Pressure: "Increase timeout to avoid failures"
Response: Longer timeout = longer deadlock before failure. The deadlock still exists.
Action: Fix the ordering. Timeout is safety net, not solution.
2. "It Only Happens Under Heavy Load"
Pressure: "Rare edge case, not worth fixing"
Response: Production IS heavy load. "Rare" becomes "constant" at scale. Deadlocks are permanent failures.
Action: Fix now. Deadlocks scale with traffic.
3. "Different Services Won't Conflict"
Pressure: "Services are independent"
Response: If they share resources (DB rows, Redis keys, files), they conflict.
Action: Coordinate lock ordering across services.
4. "We Can Just Restart"
Pressure: "Restart clears deadlocks"
Response: Restart kills in-flight transactions. Data corruption risk. User impact. Root cause remains.
Action: Prevent deadlocks. Don't treat symptoms.

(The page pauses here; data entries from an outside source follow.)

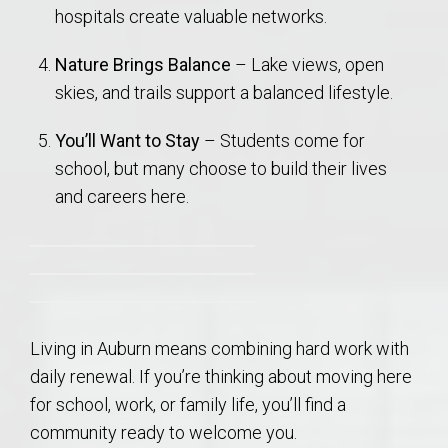
hospitals create valuable networks.
Nature Brings Balance
– Lake views, open
skies, and trails support a balanced lifestyle.
You’ll Want to Stay
– Students come for
school, but many choose to build their lives
and careers here.
Living in Auburn means combining hard work with
daily renewal. If you’re thinking about moving here
for school, work, or family life, you’ll find a
community ready to welcome you.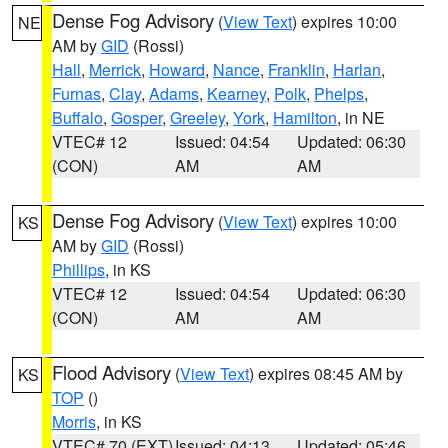
Dense Fog Advisory
(
View Text
) expires 10:00
NE
AM by
GID
(Rossi)
Hall
,
Merrick
,
Howard
,
Nance
,
Franklin
,
Harlan
,
Furnas
,
Clay
,
Adams
,
Kearney
,
Polk
,
Phelps
,
Buffalo
,
Gosper
,
Greeley
,
York
,
Hamilton
, in NE
VTEC# 12
Issued: 04:54
Updated: 06:30
(CON)
AM
AM
Dense Fog Advisory
(
View Text
) expires 10:00
KS
AM by
GID
(Rossi)
Phillips
, in KS
VTEC# 12
Issued: 04:54
Updated: 06:30
(CON)
AM
AM
Flood Advisory
(
View Text
) expires 08:45 AM by
KS
TOP
()
Morris
, in KS
VTEC# 70 (EXT)
Issued: 04:13
Updated: 05:46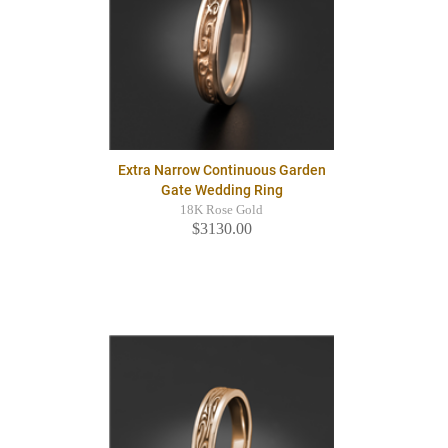
Extra Narrow Continuous Garden
Gate Wedding Ring
18K Rose Gold
$3130.00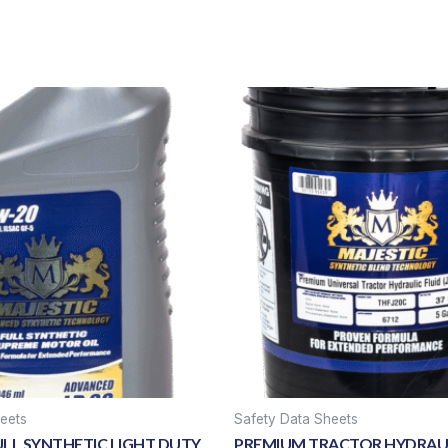
eets
Safety Data Sheets
ULL SYNTHETIC LIGHT DUTY
PREMIUM TRACTOR HYDRAUL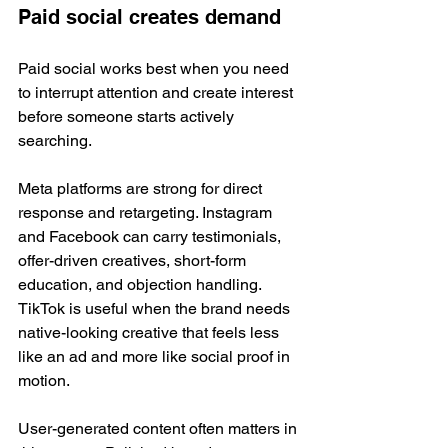
Paid social creates demand
Paid social works best when you need 
to interrupt attention and create interest 
before someone starts actively 
searching.
Meta platforms are strong for direct 
response and retargeting. Instagram 
and Facebook can carry testimonials, 
offer-driven creatives, short-form 
education, and objection handling. 
TikTok is useful when the brand needs 
native-looking creative that feels less 
like an ad and more like social proof in 
motion.
User-generated content often matters in 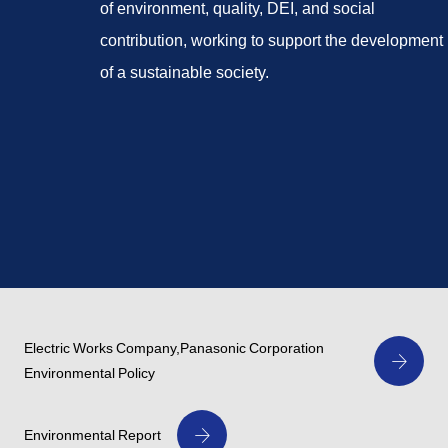
of environment, quality, DEI, and social
contribution, working to support the development
of a sustainable society.
Electric Works Company,Panasonic Corporation
Environmental Policy
Environmental Report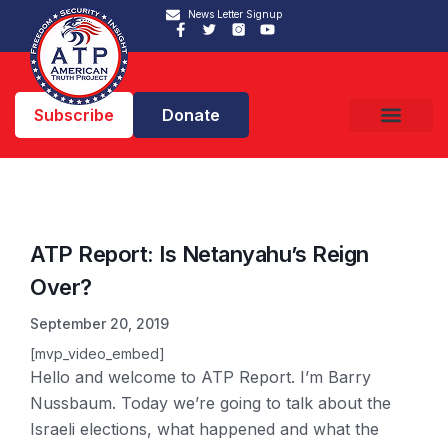
News Letter Signup
Subscribe
Donate
ATP Report: Is Netanyahu’s Reign
Over?
September 20, 2019
[mvp_video_embed]
Hello and welcome to ATP Report. I’m Barry
Nussbaum. Today we’re going to talk about the
Israeli elections, what happened and what the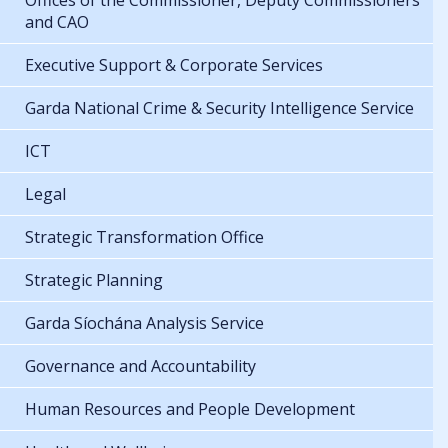
Offices of the Commissioner, Deputy Commissioners
and CAO
Executive Support & Corporate Services
Garda National Crime & Security Intelligence Service
ICT
Legal
Strategic Transformation Office
Strategic Planning
Garda Síochána Analysis Service
Governance and Accountability
Human Resources and People Development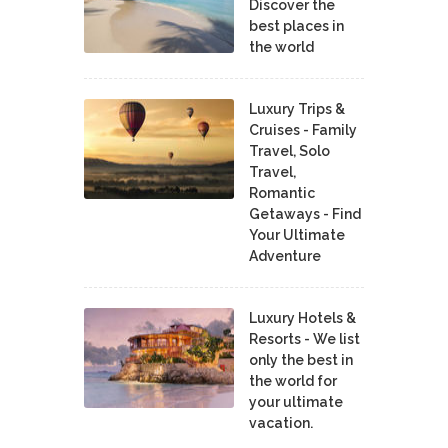
Discover the
best places in
the world
Luxury Trips &
Cruises - Family
Travel, Solo
Travel,
Romantic
Getaways - Find
Your Ultimate
Adventure
Luxury Hotels &
Resorts - We list
only the best in
the world for
your ultimate
vacation.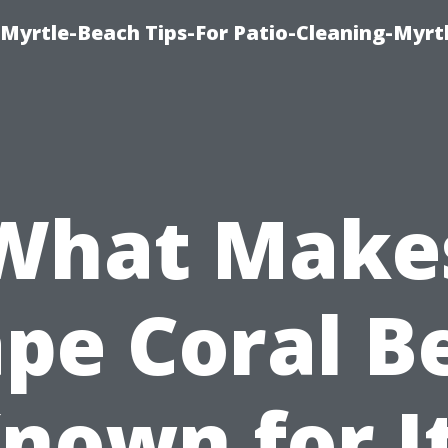
Myrtle-Beach Tips-For Patio-Cleaning-Myrt
What Make
pe Coral B
nown for I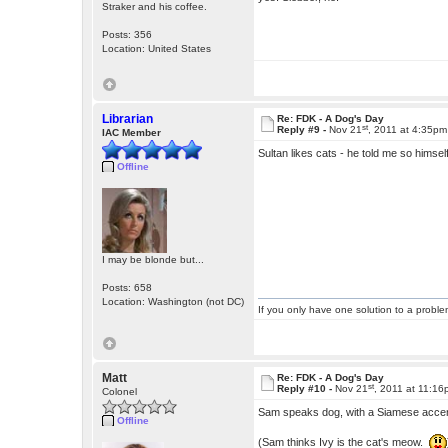
Straker and his coffee.
Posts: 356
Location: United States
Librarian
Re: FDK - A Dog's Day
st
Reply #9 -
Nov 21
, 2011 at 4:35pm
IAC Member
Sultan likes cats - he told me so hims
Offline
I may be blonde but...
Posts: 658
Location: Washington (not DC)
If you only have one solution to a problem
Matt
Re: FDK - A Dog's Day
st
Reply #10 -
Nov 21
, 2011 at 11:1
Colonel
Sam speaks dog, with a Siamese accen
Offline
(Sam thinks Ivy is the cat's meow.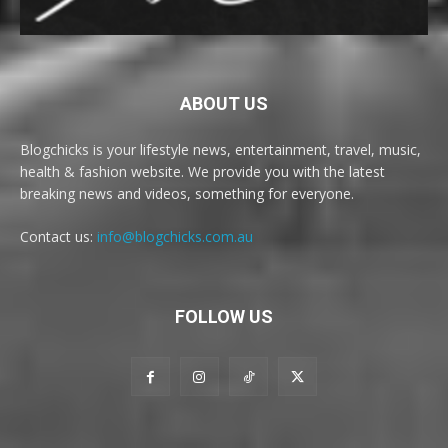
ABOUT US
Blogchicks is your lifestyle news, entertainment, travel, music,
health & fashion website. We provide you with the latest
breaking news and videos, something for everyone.
Contact us:
info@blogchicks.com.au
FOLLOW US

Red Flags - STOP and Reconsider
If you notice ANY of these, deadlock risk is high:
- Acquiring locks in different orders across code paths
- Nested lock acquisition without clear hierarchy
- "This endpoint hangs sometimes"
- No lock timeouts
- Locks held across async operations
- Cross-service locking without coordination
- Locks acquired in loops
All of these mean: Redesign lock strategy.
Deadlock Detection
// Runtime deadlock detection
class DeadlockDetector {
private waitGraph: Map<string, Set<string>> = new Map(); // who waits for whom
recordWaiting(waiter: string, holder: string): void {
if (!this.waitGraph.has(waiter)) {
this.waitGraph.set(waiter, new Set());
}
this.waitGraph.get(waiter)!.add(holder);
// Check for cycle
if (this.hasCycle(waiter)) {
throw new DeadlockDetectedError(
`Deadlock: ${this.describeCycle(waiter)}`
);
}
}
private hasCycle(start: string, visited = new Set<string>()): boolean {
if (visited.has(start)) return true;
visited.add(start);
for (const next of this.waitGraph.get(start) || []) {
if (this.hasCycle(next, visited)) return true;
}
visited.delete(start);
return false;
}
}
Common Rationalizations (All Invalid)
| Excuse | Reality |
|---|---|
| "Timeout handles it" | Timeout is symptom relief. Deadlock still happens. |
| "Rare under normal load" | Production load IS when it matters. |
| "Services are isolated" | Shared DB = shared resource = deadlock possible. |
| "Just restart when stuck" | Kills transactions, corrupts state. |
| "Lock ordering is too restrictive" | Ordered locks enable parallelism. Deadlocks kill it. |
| "It worked in testing" | Tests don't have production concurrency. |
Quick Reference
| Strategy | When to Use |
|---|---|
| Consistent ordering | Default choice - always order locks |
| Lock timeout | Safety net for all locking |
| Try-lock with backoff | High contention, can retry |
| Single coarse lock | Low throughput OK, simplicity needed |
| Lock hierarchy | Complex systems with nested resources |
| Distributed locks with lease | Cross-service coordination |
Deadlock Prevention Checklist
| Requirement | Check |
|---|---|
| All lock acquisitions follow consistent order | ☐ |
| Lock timeouts configured | ☐ |
| Locks released in finally blocks | ☐ |
| No locks held across await boundaries (if avoidable) | ☐ |
| Deadlock detection/monitoring in place | ☐ |
| Lock ordering documented for cross-team code | ☐ |
The Bottom Line
Order your locks. Always. Every path. Every service.
Deadlocks come from inconsistent lock ordering. Pick an order (alphabetical, ID-based, hierarchical) and enforce it everywhere. Add timeouts as safety nets. Monitor for lock contention. When pressured to "just add timeout," fix the ordering instead.